In May 2021, Fabricant was accused by Hope Not Hate of racism, after he tweeted that pro-Palestinian protesters in London were “primitives” that are “trying to bring to London what they do in the Middle East”. Fabricant subsequently deleted the tweet, stating that “attacks on the British police as shown in the video are disgraceful”. The Conservative party was asked by The Guardian for comment but declined.

In May 2022 Fabricant joked about the arrest of an anonymous Conservative MP for rape saying “I am expecting a strong turnout of Conservative MPs at PMQs today, not only to demonstrate their strong support for Boris! BUT also to prove they are NOT the ones told by the Chief Whip to stay at home. I’ll be there! “. The tweet was described by other MPs as “grotesque” and “idiotic”.

Media work

Michael Fabricant was a political adviser to the 1995 BBC drama series The Final Cut and made a cameo appearance in the broadcast. During Prime Minister’s Question Time on 13 September 2017, the prime minister, Theresa May, said that Fabricant would be appearing on the Channel 4 series Celebrity First Dates. She asked: “What I’m not sure about is whether my honourable friend is the celebrity or the first date”. Nearly two months later, at the beginning of November 2017, Fabricant came out as bisexual on the show.

Illness

In 2015 Fabricant was diagnosed with skin cancer and prostate cancer, undergoing a prostatectomy as treatment for the latter. Michael Fabricant spoke of his treatment for prostate cancer in the House of Commons the following year, highlighting the shortage of specialist prostate cancer nurses in the National Health Service.
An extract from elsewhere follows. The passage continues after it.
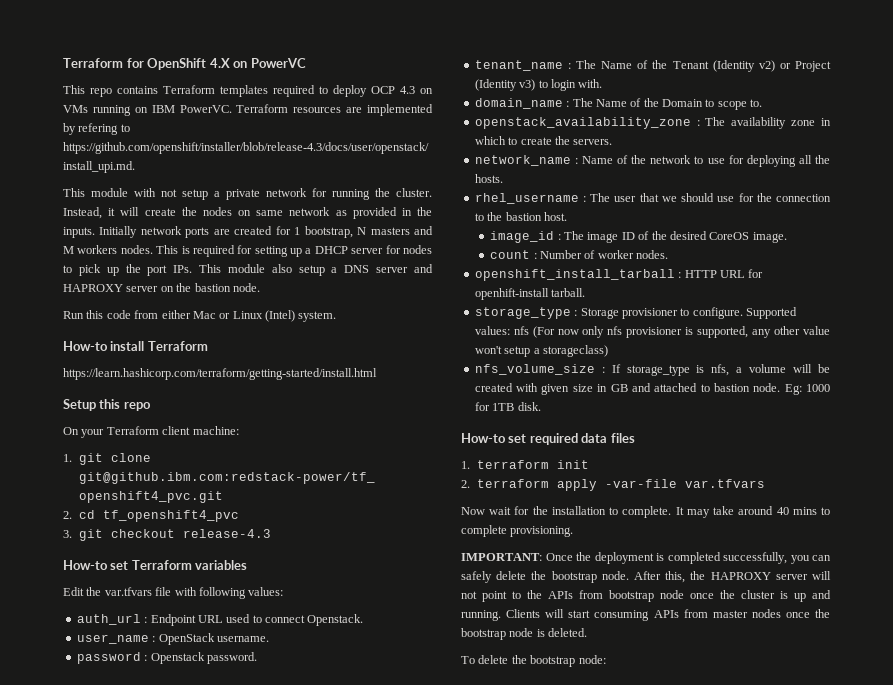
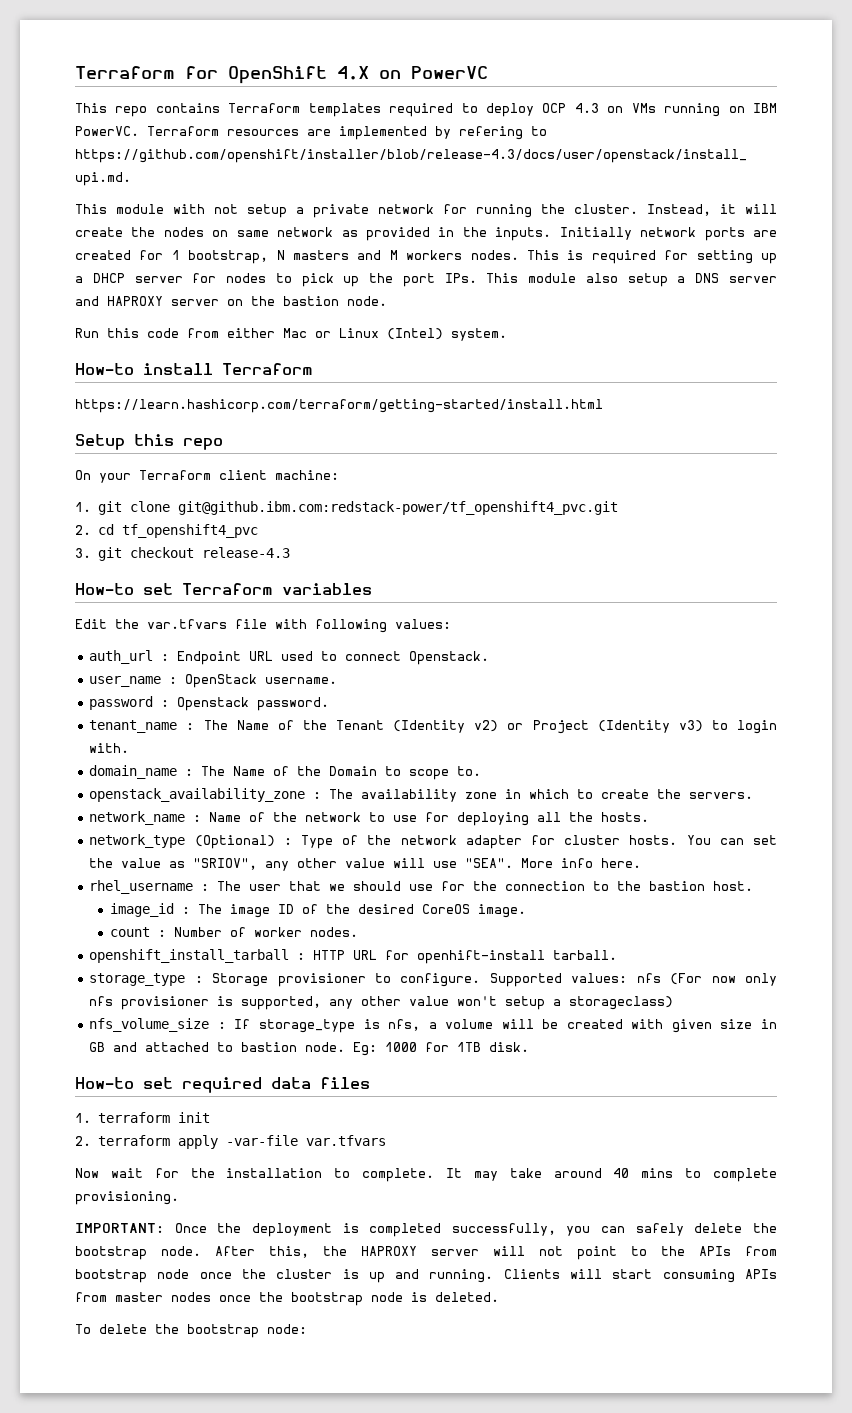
(503, 178) none -> [89,834,778,849] [89,858,642,871] // network_type (Optional) : Type of the network adapter for cluster hosts. You can set the value as "SRIOV", any other value will use "SEA". More info here.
Then Labour Party leader Jeremy Corbyn responded to Fabricant’s illness by stating he hoped “the treatment he got is the same treatment everyone else got”. Following criticism, Corbyn apologized for his remarks.

Wife

Michael Fabricant doesn’t have a wife but has a close partner whose name is Andy Street. He is bisexual and has described himself as “not exclusively gay”. He has no children. AndyStreet is openly gay and is a close friend of the Conservative MP Michael Fabricant with whom he co-owns a holiday home in Snowdonia. Fabricant lives in London and Lichfield. As of mid-2022, Fabricant is not married and has no children.

Michael Fabricant net worth

How much is Michael Fabricant worth? Michael Fabricant net worth is estimated at around $5 million. His main source of income is from his career as a politician. Fabricant’s salary per month with other career earnings are over $1.5 million annually. He is one of the richest and most influential politicians in the United Kingdom. Christopher Chope stands at an appealing height of 1.75m and has a good body weight which suits his personality.